- The Washington Times - Friday, December 24, 2004

Small knives left in travelers’ pockets are still among the most common contraband at airport security gates, but screeners say they continue to see everything from a large snake to a gun-packing granny.

“Our two biggest offenders are scissors and knives, but we also find sometimes that people artfully conceal prohibited items,” said Darrin Kayser, spokesman for the Transportation Security Administration (TSA), which does the screening at Ronald Reagan Washington National Airport, Washington Dulles International Airport and Baltimore-Washington International Airport.

Screeners in Indianapolis recently caught a women with a boa constrictor around her waist.

“It was kind of funny,” Mr. Kayser said.

Other discoveries are not so amusing. An 86-year-old woman in Florida recently was caught with a loaded gun she had hidden inside a book.

Other recent episodes include a child who was flagged when screeners found a gun hidden inside his teddy bear.

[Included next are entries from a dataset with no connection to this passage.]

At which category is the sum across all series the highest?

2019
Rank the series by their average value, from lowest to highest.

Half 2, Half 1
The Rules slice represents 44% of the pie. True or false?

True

Mr. Kayser said the stuffed animal was a gift from a stranger who was using it to hide a weapon used in a crime. “There’s thousands of these stories,” he said.

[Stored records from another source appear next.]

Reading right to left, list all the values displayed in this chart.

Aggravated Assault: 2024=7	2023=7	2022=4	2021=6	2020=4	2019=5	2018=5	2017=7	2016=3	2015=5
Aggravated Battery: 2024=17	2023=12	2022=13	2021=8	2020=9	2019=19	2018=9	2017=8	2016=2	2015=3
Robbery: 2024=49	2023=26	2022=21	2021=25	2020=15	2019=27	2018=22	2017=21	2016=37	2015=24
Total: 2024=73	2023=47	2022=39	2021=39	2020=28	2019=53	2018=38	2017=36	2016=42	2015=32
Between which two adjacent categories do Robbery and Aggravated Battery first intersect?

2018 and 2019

More than 16 million items have been found by screeners since February 2002.

Most airports allow passengers to mail the “offending” items to themselves, give them to friends or put them in the luggage stored in the plane’s cargo bay, Mr. Kayser said.

But if passengers decide to give up the items, some states sell them on EBay, donate them to charity or just throw them out with the trash.

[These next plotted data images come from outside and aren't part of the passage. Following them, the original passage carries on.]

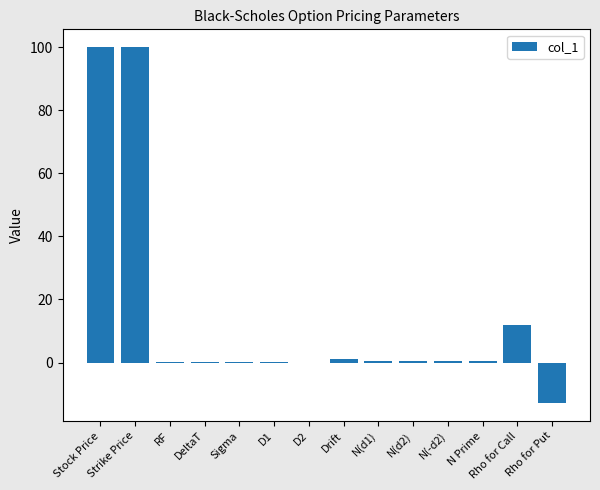

What is the sum of all values?

202.7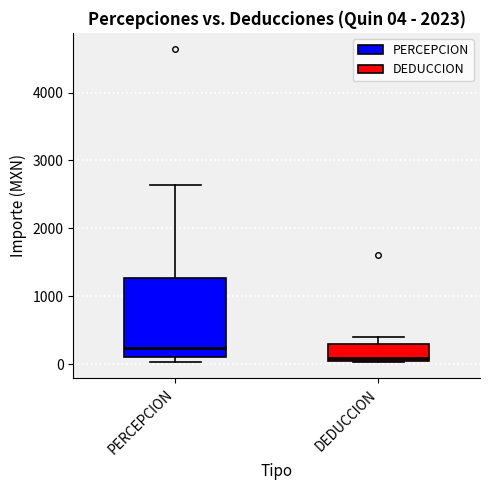

Comparing the boxes themselves (not the whiskers), which one is the tallest?

PERCEPCION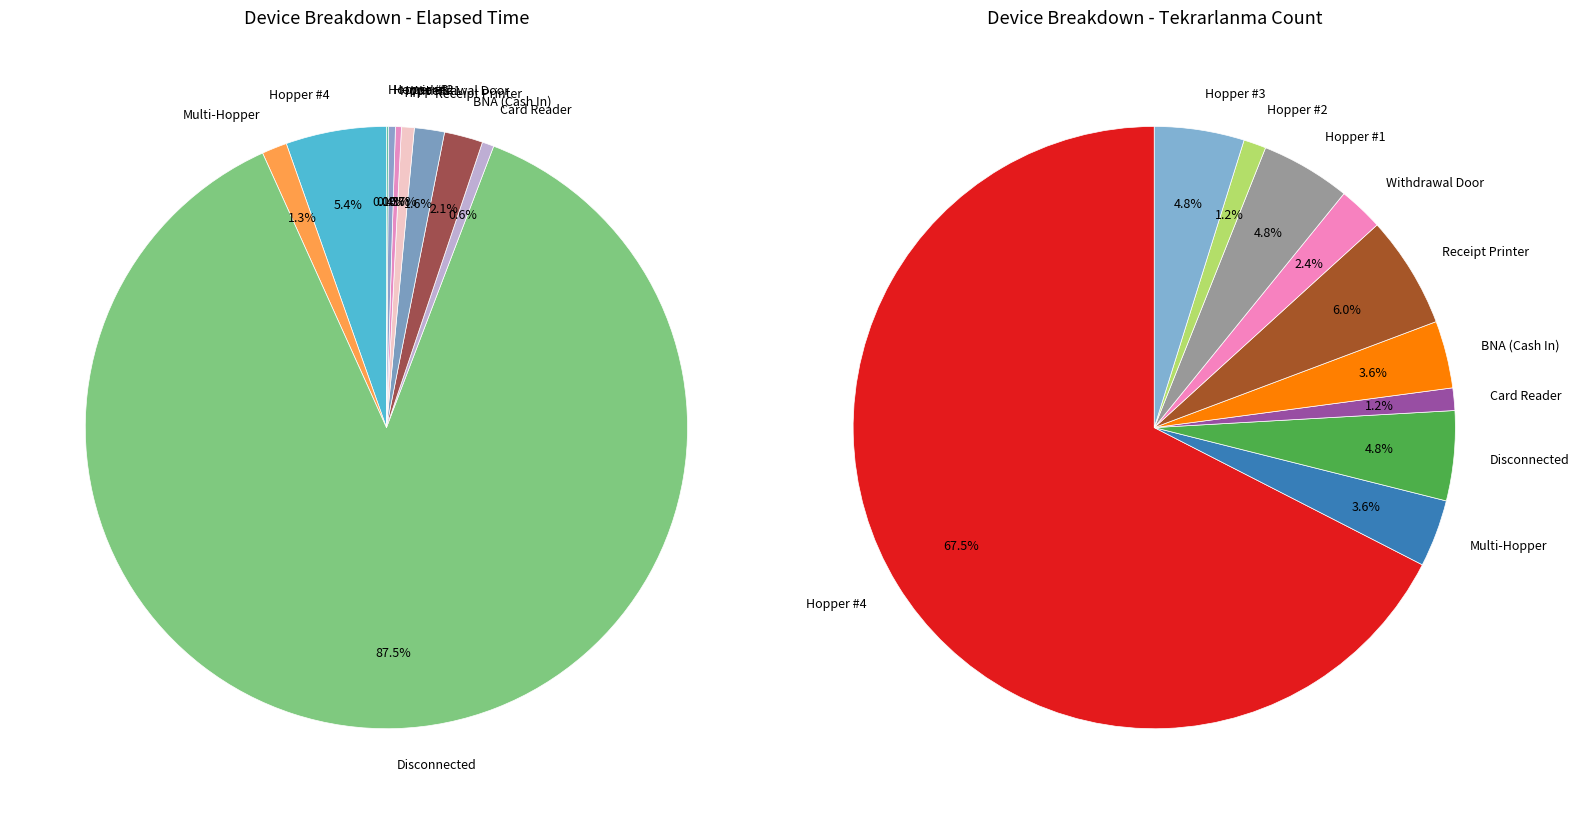

Is Card Reader the majority of the pie?

No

TSA officials said yesterday that they did not know which procedures are used in Virginia and Maryland.

Reagan and Dulles airports are run by the Metropolitan Washington Airport Authority.

Tom Sullivan, the authority’s spokesman, advises travelers not to wear jewelry and to “limit the amount of metal objects in your pockets.”

Such advice will help reduce the long lines at security checkpoints, which grow even longer during the holiday season.

The Reagan, Dulles and Baltimore airports reported about 250,000 travelers over just two days this week.

“It’s an exodus of biblical proportions,” said John Townsend II, a spokesman for AAA Mid-Atlantic. “It’s as if all the residents of Fairfax County or Montgomery County decided to get up and move out for four or five days simultaneously.”

This article is based in part on wire service reports.